I Radicali in campo per la revoca del 41 bis a Provenzano

“Con il sostegno di Marco Pannella e di almeno 150 cittadini, questo e’ per me il settimo giorno di sciopero della fame finalizzato ad interrompere la tragedia delle morti in carcere e la mancanza di cure che riguardano anche reclusi incompatibili con il regime di detenzione carceraria. Fra queste migliaia di casi e’ incluso anche il caso dell’ottantenne boss di cosa nostra Bernardo Provenzano che si trova ristretto in regime di carcere duro (41-bis) pur essendo incapace di intendere e di volere e con patologie gravissime”.
Lo afferma in una nota Rita Bernardini, segretaria di Radicali italiani. “Sebbene sia ridotto al lumicino, leggo che il tribunale di sorveglianza di Roma ha rimandato la decisione sulla revoca del 41-bis al 3 ottobre, abbondantemente superate le ferie estive. In questo modo, una parte della magistratura e lo stesso ministero della giustizia – aggiunge -, si contrappongono al giudizio di tre procure della repubblica (Palermo, Caltanissetta e Firenze) che si sono invece pronunciate per la cancellazione del ‘carcere duro’ per Provenzano. Ma non solo. Abbiamo istituzioni che, quanto al rispetto di diritti umani fondamentali, si pongono allo stesso livello di criminalita’ di coloro che affermano di voler combattere”.

Proprio oggi, il quotidiano il Garantista, ha pubblicato un intervento straziante al figlio del boss:

“Sono abituato a fare visite (non colloqui perche’ non interagisce dal gennaio 2013) separato dal suo letto con un banco di scuola, ma non posso toccarlo. A Milano (San Paolo) non c’e’ il banco fra me e il letto, come all’ospedale di Parma: c’e’ il vetro del 41 bis”. Comincia cosi’ la cronaca scritta da Angelo Provenzano di un “ordinario” colloquio col padre.

“Ti viene detto che, per portarlo li’, devono staccare la spina del materasso antidecubito: al mio buon cuore far durare la visita mensile anche meno dell’ora prevista”, dice. Il colloquio risale al 12 giugno. Il boss, ormai totalmente incapace di intendere e di volere e di comunicare, e’ ricoverato nel reparto detenuti dell’ospedale San Paolo di Milano. “Sono dietro il vetro e gli infermieri lo portano dall’altro lato della stanza.
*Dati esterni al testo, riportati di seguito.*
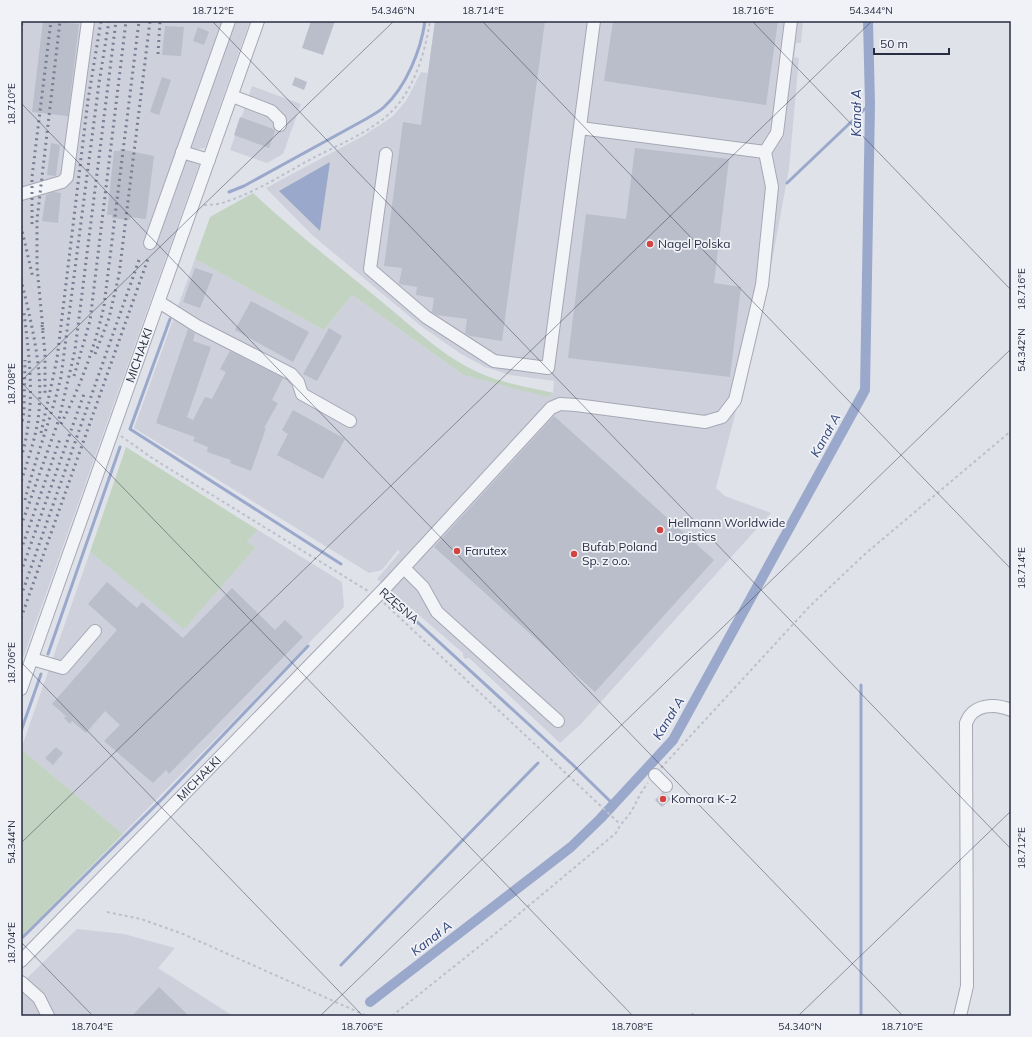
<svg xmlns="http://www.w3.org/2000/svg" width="1032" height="1037" font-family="Mulish,sans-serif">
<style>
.built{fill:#ced1dc}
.green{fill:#c2d4c1}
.water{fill:#9aa9cb}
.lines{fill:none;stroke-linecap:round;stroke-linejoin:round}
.stream{stroke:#9aa9cb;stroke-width:3}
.canal{stroke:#9aa9cb;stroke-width:10}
.building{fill:#babdca}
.minor-casing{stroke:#a5a8b4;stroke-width:14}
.path{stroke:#bec0c9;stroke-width:2;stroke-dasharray:3 3;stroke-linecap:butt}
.minor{stroke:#f3f4f8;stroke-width:12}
.rail{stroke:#797e94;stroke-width:3;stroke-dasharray:2 4;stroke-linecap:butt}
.ticks{fill:none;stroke:#282d42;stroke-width:1;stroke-opacity:0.45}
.poi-dot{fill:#d34440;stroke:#f0f2f7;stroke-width:1.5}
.labels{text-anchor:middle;stroke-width:3.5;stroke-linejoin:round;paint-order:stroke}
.poi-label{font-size:12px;fill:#282d42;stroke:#f0f2f7;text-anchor:start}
.street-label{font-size:12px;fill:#282d42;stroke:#f0f2f7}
.water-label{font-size:13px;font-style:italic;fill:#304477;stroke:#f0f2f7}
.neatline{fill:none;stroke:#282d42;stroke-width:1.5}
.ticks-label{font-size:10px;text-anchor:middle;fill:#282d42}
</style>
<rect width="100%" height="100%" fill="#e0e2ea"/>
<g class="built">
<polygon points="21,21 250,21 205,148 198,149 194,161 199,165 21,664"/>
<polygon points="435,21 803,21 801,43 796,43 794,57 799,58 789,169 772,261 759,322 716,488 725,496 771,513 581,724 560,743 469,658 465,659 463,656 463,653 377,579 400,552 398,550 382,570 369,573 134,428 195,259 324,330 352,295 463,375 553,393 554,381 510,375 485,367 461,354 421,326 311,234 266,188 363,136 392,117 406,101 421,72 428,73"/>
<polygon points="252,86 301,104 283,154 267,163 230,150"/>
<polygon points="258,530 342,582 344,607 123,834 21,749 90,552 184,628 256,547 247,542"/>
<polygon points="77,929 124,934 175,948 158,968 233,1016 21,1016 21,984"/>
</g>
<g class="green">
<path d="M253 193C294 231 338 266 381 301 413 327 444 358 482 374 505 384 529 387 553 393L548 397 463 375 352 295 324 330 195 259 210 217Z"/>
<polygon points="126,447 258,530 247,542 256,547 184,629 90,552"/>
<polygon points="21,749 123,834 21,937"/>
</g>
<polygon class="water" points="330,162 320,231 279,191"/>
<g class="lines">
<g class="stream">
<polyline points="787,183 870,104"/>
<path d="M229 192 244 186 366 119C372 115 379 112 384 107 406 87 421 50 425 21"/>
<polyline points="170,319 130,429 341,564"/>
<polyline points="415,620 572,764 613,804"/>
<polyline points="48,654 120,447"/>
<polyline points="861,685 861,1016"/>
<polyline points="21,731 41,674"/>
<polyline points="23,937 163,798 308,646"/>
<polyline points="341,965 538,763"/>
</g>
<polyline class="canal" points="370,1002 571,847 600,819 673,740 865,390 870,104 868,21"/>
</g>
<g class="building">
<polygon points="43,21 79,24 68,116 32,112"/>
<polygon points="311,21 335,21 323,55 302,48"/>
<polygon points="435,21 545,21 502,341 470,336 465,333 467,319 437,315 432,312 434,298 416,295 417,287 399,284 402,268 384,266 403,122 421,125"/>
<polygon points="613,21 778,21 766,105 604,81"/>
<polygon points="165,26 184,27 181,56 162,55"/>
<polygon points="198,27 209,32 204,45 193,41"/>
<polygon points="162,77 171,80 159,115 150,112"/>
<polygon points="295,77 307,82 304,90 292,85"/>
<polygon points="240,117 273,129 275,131 269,148 234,135"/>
<polygon points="51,143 60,145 56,176 47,175"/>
<polygon points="635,148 729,159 714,283 741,287 730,377 568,358 586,214 626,219"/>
<polygon points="120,149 154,156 146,219 130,217 130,220 112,218 112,215 107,215 114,151 120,151"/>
<polygon points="53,192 61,193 58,223 42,221 46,195"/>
<polygon points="195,268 213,274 200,308 183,302"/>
<polygon points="251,301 309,332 293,362 235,330"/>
<polygon points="329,328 342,336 317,381 303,374"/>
<polygon points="188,329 195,334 193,341 211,347 187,417 193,420 205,397 212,399 226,372 220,369 230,351 283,378 272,400 278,403 264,428 266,428 251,471 230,463 231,460 207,452 208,447 193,441 195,437 156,423"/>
<polygon points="293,410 345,439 323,479 277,455 288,434 282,430"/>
<polygon points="554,416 714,560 595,692 434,547"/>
<polygon points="107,582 137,608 142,602 183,638 232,588 275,630 285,620 303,637 169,774 166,770 153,783 104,741 120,725 105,711 86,733 72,721 70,724 64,718 66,716 52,704 117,630 88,604"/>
<polygon points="56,747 63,753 53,765 45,758"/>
<polygon points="663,792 671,799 662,807 655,800"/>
<polygon points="159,987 189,1016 132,1016"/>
</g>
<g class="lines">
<defs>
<g id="minor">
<polyline points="232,96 271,111 280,120 280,125"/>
<polyline points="580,128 765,152"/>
<polyline points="182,152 209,160"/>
<polyline points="386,154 370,269 426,317 494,361 548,368 594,21"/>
<polyline points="21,194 62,182 67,177 88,21"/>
<polyline points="150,243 229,21"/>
<polyline points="159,302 197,326 291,374 298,382 302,394 350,421"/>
<polyline points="404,568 423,587 437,612 558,721"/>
<polyline points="32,659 63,668 95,631"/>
<path id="s1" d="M21 689 258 21"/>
<polyline points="655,775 666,786"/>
<path id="s2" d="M21 961 386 587 551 408 560 404 576 405 705 422 722 417 735 400 762 285 772 187 765 152 777 133 791 21"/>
<polyline points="21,982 39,998 48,1016"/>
<path d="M960 1016 967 986 966 723C973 704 994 703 1011 710"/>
</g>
</defs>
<use href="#minor" class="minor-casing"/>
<g class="path">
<path d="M204 205C212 205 221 204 228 201 258 191 285 173 313 158 338 145 368 133 389 114 414 91 425 53 430 21"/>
<polyline points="121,436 152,458 368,591"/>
<polyline points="384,603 620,824"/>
<polyline points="661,768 809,607 865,554 1011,431"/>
<polyline points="107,912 141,919 183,934 367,1016"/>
<path d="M392 1016 496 933 616 833C620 824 626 819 631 812 637 802 640 792 648 783"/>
<polyline points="692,1016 693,1012"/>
</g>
<use href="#minor" class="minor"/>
<g class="rail">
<polyline points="21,31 22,21"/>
<polyline points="158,54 160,21"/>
<polyline points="32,224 32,177 51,21"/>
<polyline points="21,226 33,278"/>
<path d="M21 279C31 322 43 367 39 411 37 435 28 459 21 482"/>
<polyline points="42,325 45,353 45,395"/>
<polyline points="43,330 37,267 37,220 60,21"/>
<polyline points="95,354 109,318 119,275 150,21"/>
<polyline points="74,376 90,321 126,21"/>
<path d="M61 424C80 387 95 347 104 306L139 21"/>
<polyline points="21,427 24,412 25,360"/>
<polyline points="41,433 57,359 88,100 101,21"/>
<path d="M21 458C36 409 30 362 24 313"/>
<path d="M25 500C35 459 51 419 61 377L99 83 109 21"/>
<polyline points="21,526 59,419 75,350 116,21"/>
<polyline points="21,550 60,439"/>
<polyline points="21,572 85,391"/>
<polyline points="21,596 139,260"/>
<polyline points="21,618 149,256"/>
</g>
</g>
<path class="ticks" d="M212 21 1011 849M482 21 1011 569M752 21 1011 290M21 103 903 1016M21 381 394 21M21 382 633 1016M21 662 363 1016M21 843 872 21M21 942 93 1016M320 1016 1011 349M798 1016 1011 811"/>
<g class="poi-dot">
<circle cx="650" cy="244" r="4"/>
<circle cx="660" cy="530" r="4"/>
<circle cx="457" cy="551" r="4"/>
<circle cx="574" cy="554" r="4"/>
<circle cx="663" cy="799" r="4"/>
</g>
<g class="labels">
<g class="poi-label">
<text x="658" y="248">Nagel Polska</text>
<text x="668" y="527">Hellmann Worldwide<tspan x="668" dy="14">Logistics</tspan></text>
<text x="582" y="551">Bufab Poland<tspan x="582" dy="14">Sp. z o.o.</tspan></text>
<text x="465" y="555">Farutex</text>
<text x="671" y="803">Komora K-2</text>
</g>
<g class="street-label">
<text dy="4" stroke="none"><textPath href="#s1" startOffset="354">MICHAŁKI</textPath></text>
<text transform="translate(399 606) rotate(41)" y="4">RZĘSNA</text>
<text dy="4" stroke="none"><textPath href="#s2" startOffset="255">MICHAŁKI</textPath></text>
</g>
<g class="water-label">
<text transform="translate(856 113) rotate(-90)" y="5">Kanał A</text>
<text transform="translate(825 435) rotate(-61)" y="5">Kanał A</text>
<text transform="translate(668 718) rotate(-58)" y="5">Kanał A</text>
<text transform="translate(431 938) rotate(-38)" y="5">Kanał A</text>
</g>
</g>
<rect width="1032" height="1037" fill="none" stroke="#f0f2f7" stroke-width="44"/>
<path d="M874 48v6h75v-6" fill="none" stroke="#282d42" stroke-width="2"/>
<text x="880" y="48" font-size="12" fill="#282d42" stroke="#f0f2f7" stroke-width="3" paint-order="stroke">50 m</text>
<rect x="22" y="22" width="988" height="993" class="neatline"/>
<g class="ticks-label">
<text x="213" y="14">18.712°E</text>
<text x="393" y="14">54.346°N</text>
<text x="483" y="14">18.714°E</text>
<text x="753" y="14">18.716°E</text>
<text x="871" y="14">54.344°N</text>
<text transform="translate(11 104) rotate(-90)" y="4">18.710°E</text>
<text transform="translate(1021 289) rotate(-90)" y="4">18.716°E</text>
<text transform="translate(1021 350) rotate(-90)" y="4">54.342°N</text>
<text transform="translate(11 384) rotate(-90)" y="4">18.708°E</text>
<text transform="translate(1021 568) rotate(-90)" y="4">18.714°E</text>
<text transform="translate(11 663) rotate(-90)" y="4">18.706°E</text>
<text transform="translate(11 842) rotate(-90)" y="4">54.344°N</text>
<text transform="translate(1021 848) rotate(-90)" y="4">18.712°E</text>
<text transform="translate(11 943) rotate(-90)" y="4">18.704°E</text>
<text x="92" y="1030">18.704°E</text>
<text x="362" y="1030">18.706°E</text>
<text x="632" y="1030">18.708°E</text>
<text x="800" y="1030">54.340°N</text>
<text x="902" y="1030">18.710°E</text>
</g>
</svg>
Entrano con lui due guardie del Gom: una a lato del letto, l’altra gli regge la cornetta del citofono – racconta Angelo – Lo chiamo tante volte, ma non riesco neppure ad attrarre il suo sguardo perche’ guarda il soffitto. Io sono osservato e, dopo un quarto d’ora di pugni battuti sul vetro nel tentativo di farmi guardare, sento di essere arrivato. Interrompo il colloquio, dico che va bene cosi'”.
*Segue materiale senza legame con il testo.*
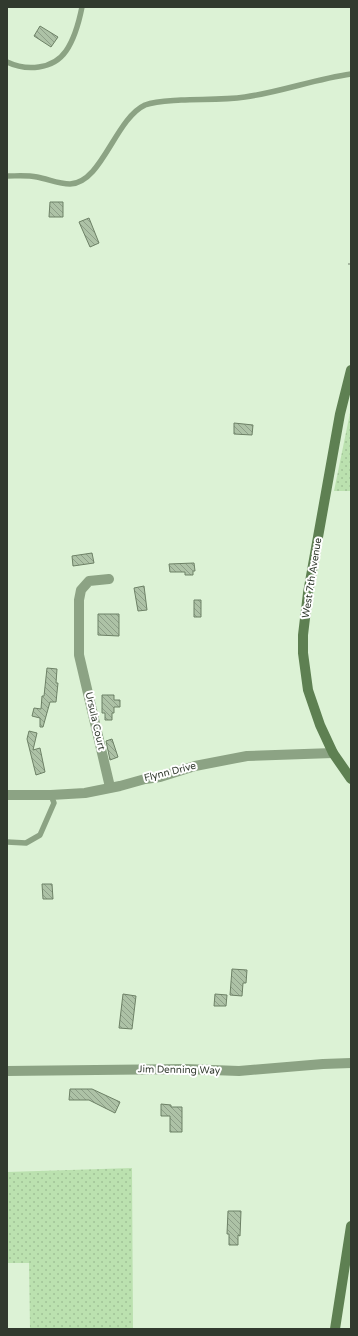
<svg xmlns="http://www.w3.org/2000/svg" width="358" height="1336" font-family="'Varela Round',sans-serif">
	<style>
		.grass { fill: url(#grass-dots) }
		.building { fill: url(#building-back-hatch); stroke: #6d8166 }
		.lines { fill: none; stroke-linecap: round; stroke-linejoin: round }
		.path { stroke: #94a48e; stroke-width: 1.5; stroke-dasharray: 3 3; stroke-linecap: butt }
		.service { stroke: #8ca384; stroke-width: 5.5 }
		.minor { stroke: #8ca384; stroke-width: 10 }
		.secondary { stroke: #5e8052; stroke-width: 10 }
		.labels { text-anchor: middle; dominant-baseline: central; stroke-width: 4; stroke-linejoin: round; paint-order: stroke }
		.street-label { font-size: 10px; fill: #313a2e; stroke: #fff }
	</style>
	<defs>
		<pattern id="grass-dots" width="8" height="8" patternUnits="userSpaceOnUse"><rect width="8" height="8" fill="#bbe1af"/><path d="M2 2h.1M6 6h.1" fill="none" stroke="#a1c297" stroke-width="1.8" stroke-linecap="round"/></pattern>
		<pattern id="building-back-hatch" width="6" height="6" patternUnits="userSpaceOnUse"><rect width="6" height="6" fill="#adc2a6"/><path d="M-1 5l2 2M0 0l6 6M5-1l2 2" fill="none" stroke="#8d9f88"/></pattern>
	</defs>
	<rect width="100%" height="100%" fill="#dcf2d5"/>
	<path class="grass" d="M351 408V491H334Z
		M132 1168 133 1329H30L29 1263H7V1172Z"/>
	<path class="building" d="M40 26 58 37 51 47 34 36Z
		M50 202H63V217H49Z
		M89 218 99 243 90 247 79 222Z
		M234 423 253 425 252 435 234 434Z
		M92 553 94 563 73 566 72 556Z
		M194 563 195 571H193V575H185V572H170L169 564Z
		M144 586 147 610 138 611 134 588Z
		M194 600H201V617H194Z
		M98 614H119V636L98 635Z
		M47 668 57 669 56 683H58L56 702H50L43 727H40V718L32 716 34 708 41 709 42 696H44Z
		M102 695H114V700H120V707H114V713H112V720H105V713H102Z
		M29 731 37 733 33 750 40 748 45 772 36 775 27 739Z
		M112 739 118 757 110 760 106 741Z
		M42 884H52L53 899H43Z
		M232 969 247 970 246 983H243L242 996 230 995Z
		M123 994 136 996 132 1029 119 1028Z
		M215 994 227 995 226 1006H214Z
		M70 1089H92L120 1102 115 1113 89 1100H69Z
		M161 1104 171 1105V1107H182V1132H170V1116H161Z
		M228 1211H241L240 1236 238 1235V1245H229V1234H227Z"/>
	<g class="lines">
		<path class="path" d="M348 264H351"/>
		<path class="service" d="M7 62C26 71 53 70 66 51 75 38 79 22 82 7
			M7 176C17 176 27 175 37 177 48 179 59 184 70 184 102 183 115 119 145 105 156 101 169 101 181 100 202 99 224 100 245 97 281 92 315 79 351 74
			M7 842 26 843 40 835 54 803 51 795"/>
		<path class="minor" d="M109 579 89 581 81 590 79 600V655L110 787
			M7 795H51L85 793 120 786 145 779 160 777 195 766 247 756 333 753
			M7 1071 185 1069 239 1071 323 1064 351 1063"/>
		<path class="secondary" d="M351 370 340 414 308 593 303 635V653L308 690 320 725 333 753 351 779
			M335 1329 351 1226"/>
	</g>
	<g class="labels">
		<g class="street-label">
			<text transform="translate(312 578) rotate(-81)">West 7th Avenue</text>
			<text transform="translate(95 721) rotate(77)">Ursula Court</text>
			<text transform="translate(170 772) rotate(-14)">Flynn Drive</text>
			<text transform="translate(179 1070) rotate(1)">Jim Denning Way</text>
		</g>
	</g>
	<rect width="358" height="1336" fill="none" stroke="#313a2e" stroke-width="16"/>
</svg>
Il figlio di Provenzano cosi’ prosegue il suo racconto: “rientrano gli infermieri e lo portano via. Poi le guardie mi ‘liberano’, mi aprono la porta. Devo rimuovere, per adesso, tutto il turbinio di emozioni: devo parlare col medico. E’ un medico diverso da quello di Parma, ma la diagnosi e la prognosi non cambiano. Se lo portiamo fuori dall’ospedale puo’ vivere 48 ore…Grazie. Abbiamo parlato di un essere vivente solo per tubi, macchine e terapie”. “Se e’ cosi’ incapace, come e’, ho il dovere di tutelarlo. Vengo nominato dal giudice tutelare di Milano amministratore di sostegno dell’incapace. Era mio padre!”